**Texte fourni**
>>>>>

Au sortir d'un nouveau Tournoi des VI nations médiocre, le staff du XV de France, avec Philippe Saint-André en tant que sélectionneur, aura beaucoup à faire peu de mois avant la Coupe du monde. Et ça urge!
Il va falloir s'y habituer à force. L'équipe de France de rugby reste dans l'inconstance chronique, capable du meilleur (très rarement), comme du pire (très souvent). Malgré une prestation enthousiasmante au niveau du jeu proposé par les bleus, samedi 21 mars en Angleterre, ils restent englués dans la spirale de la défaite, mais de manière très amère cette fois. Ce match n'efface pas néanmoins, l'impression de vide sidéral qui habite le XV de France et son sélectionneur, Philippe Saint-André, dont le bilan est catastrophique depuis son intronisation en 2012. Et il va devoir régler un chantier de manière express, d'autant plus que les premières pierres sont loin d'être solides.
Recherche buteur désespérément
Le premier grand souci des bleus, c'est les tirs au but (pénalités, transformations). Les Français affichent l'un des plus faibles taux de réussite au pied (63,6%) durant le Tournoi, ce qui en fait une des grandes nations du rugby les plus faibles dans ce secteur. Or, l'importance du tir au but est telle que le XV de France ne pourrait rivaliser avec les Anglais, les Irlandais, les Néo-zélandais, les Australiens ou les Sud-africains durant un match. Et c'est pas faute d'avoir essayé plusieurs tireurs de la part de PSA durant son mandat (Frédéric Michalak, Morgan Parra, Jean-Marc Doussain, Maxime Machenaud, Rory Kockott, Camille Lopez, Jules Plisson, etc.). Mais tous ont failli, à un moment donné dans un match, qui fait que ça change en permanence. Aucune stabilité.

<<<<<

**Extraits du corpus**
>>>>>

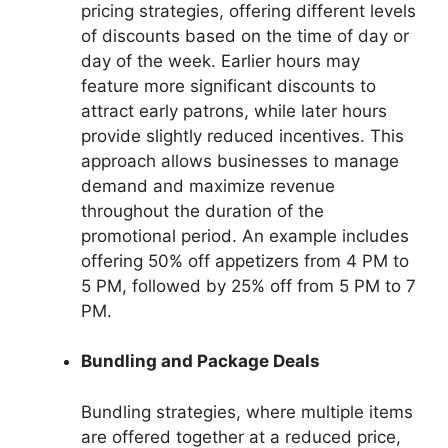
pricing strategies, offering different levels
of discounts based on the time of day or
day of the week. Earlier hours may
feature more significant discounts to
attract early patrons, while later hours
provide slightly reduced incentives. This
approach allows businesses to manage
demand and maximize revenue
throughout the duration of the
promotional period. An example includes
offering 50% off appetizers from 4 PM to
5 PM, followed by 25% off from 5 PM to 7
PM.
Bundling and Package Deals
Bundling strategies, where multiple items
are offered together at a reduced price,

<<<<<

**Exercices proposés**
A. Recopiez fidèlement le passage du texte fourni qui commence aux mots "Au sortir d'un" et se termine après les mots "loin d'être solides.".
B. D'après le texte fourni, quel taux de réussite au pied l'équipe de France a-t-elle affiché durant le Tournoi ?

**Corrigés ci-après**
A.
Au sortir d'un nouveau Tournoi des VI nations médiocre, le staff du XV de France, avec Philippe Saint-André en tant que sélectionneur, aura beaucoup à faire peu de mois avant la Coupe du monde. Et ça urge!
Il va falloir s'y habituer à force. L'équipe de France de rugby reste dans l'inconstance chronique, capable du meilleur (très rarement), comme du pire (très souvent). Malgré une prestation enthousiasmante au niveau du jeu proposé par les bleus, samedi 21 mars en Angleterre, ils restent englués dans la spirale de la défaite, mais de manière très amère cette fois. Ce match n'efface pas néanmoins, l'impression de vide sidéral qui habite le XV de France et son sélectionneur, Philippe Saint-André, dont le bilan est catastrophique depuis son intronisation en 2012. Et il va devoir régler un chantier de manière express, d'autant plus que les premières pierres sont loin d'être solides.

B. Un taux de 63,6%.